The moment of truth – that dreadful moment when they had all realised that SAGE was a comprehensively ‘busted flush’ – had been just over five years ago when the Soviets had put a satellite, Sputnik 1, into orbit. Even had SAGE been everything its designers and promoters claimed it to be – which it was not - after that day anybody who pretended NORAD could guarantee that American citizens could, or would ever sleep safely in their beds again, was either a fool or a charlatan, in denial, a senior executive of an American computer corporation, or a spokesman for the US Air Force. It was not as if the people ‘in the know’ had not expected that the day would inevitably arrive when the battle for space would begin in earnest. In war the high ground was, is and always will be everything and no ground is higher than space. In retrospect only the politicians had honestly believed that they could buy real safety with billions of dollars of other people’
s money; and nobody in the Air Force or in the boardrooms of corporate America had wanted to be the first to admit that SAGE had no clothes.
Carl Drinkwater sometimes felt he ought to feel a little ashamed of his part in burning through the Government’s limitless stream of ‘free money’. But that would have been dishonest on several levels. Back in the fifties they had all genuinely believed that NORAD, underpinned by SAGE, would probably safeguard the American people at least until the mid-1960s. The CIA ought to have known the Soviets were marching ahead in the space race, and besides, just because the party was over it did not mean that he did not have enormously happy memories of the decade long Mardi Gras.
It had been a Helluva ride!
SAGE and its client, NORAD, were technological achievements without compare that had launched the American computer and electronics industry to a position of total commercial global dominance. For a short period it had also promised to protect the continent from all airborne evil. But that day was gone and the pre-eminence of the United States of America’s high technology was about to count for precisely nothing in the brave new World in which the survivors of the cataclysm would awaken to in the morning.
If NORAD survived long enough it would almost certainly shoot down anything that flew into its airspace; except, that was, the incoming Soviet inter-continental ballistic missiles which had just appeared on the master plot.

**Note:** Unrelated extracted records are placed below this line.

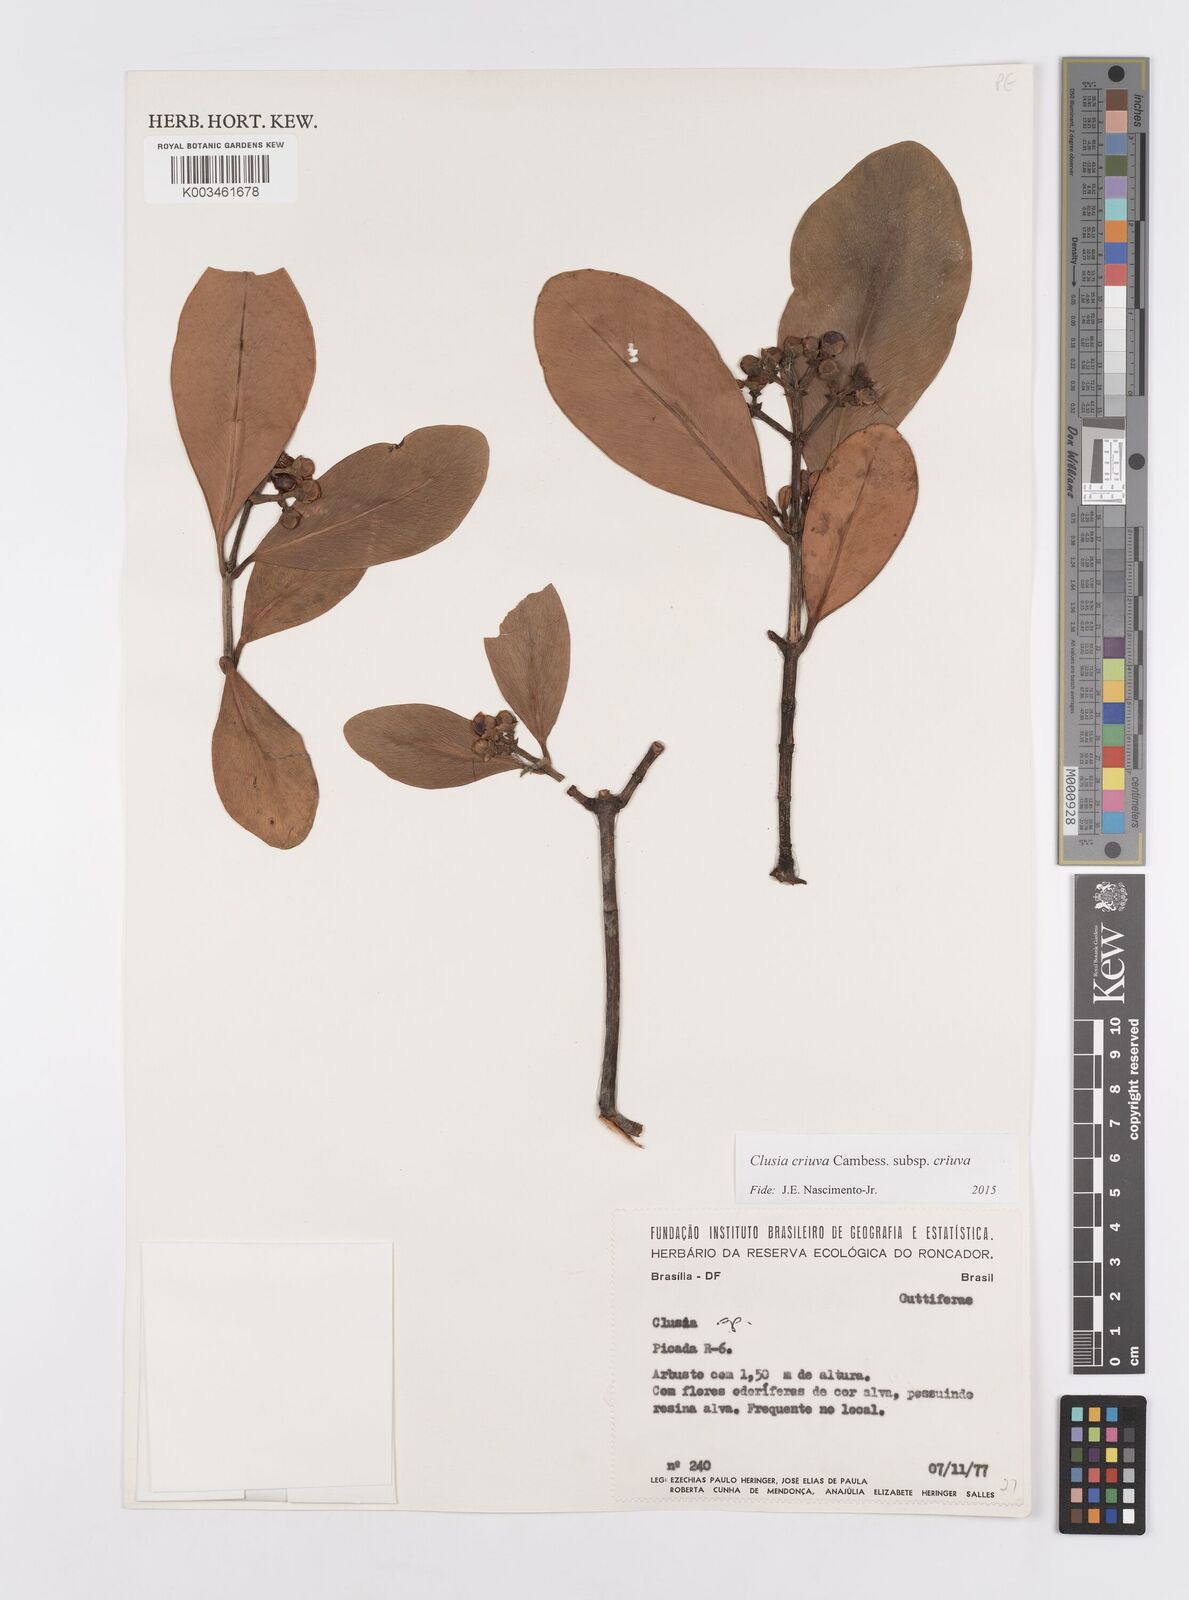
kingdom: Plantae
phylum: Tracheophyta
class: Magnoliopsida
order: Malpighiales
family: Clusiaceae
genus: Clusia
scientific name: Clusia criuva
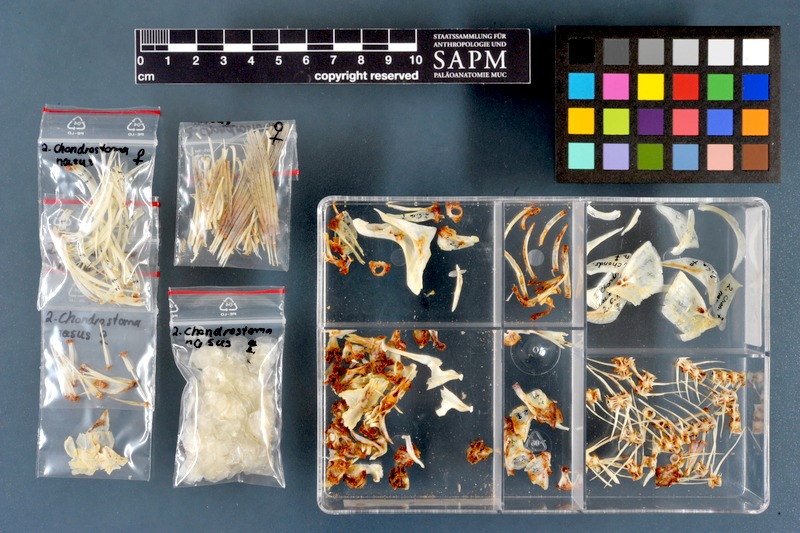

Nothing could shoot down the Soviet ICBMs tracking down across the Arctic and the frozen wilderness of northern Canada, remorselessly falling towards the United States borderlands with Canada in unstoppable hypersonic sub-orbital trajectories.
One had already come down somewhere east of Vancouver.
One had hit in the Seattle area.
More were falling towards Chicago, Nebraska, and New England.
It was no swarm of missiles; the Soviets had obviously been caught relatively unprepared. The enemy was retaliating as best he could, launching a counter-strike through the nightmare firestorm that must by now be consuming his heartlands.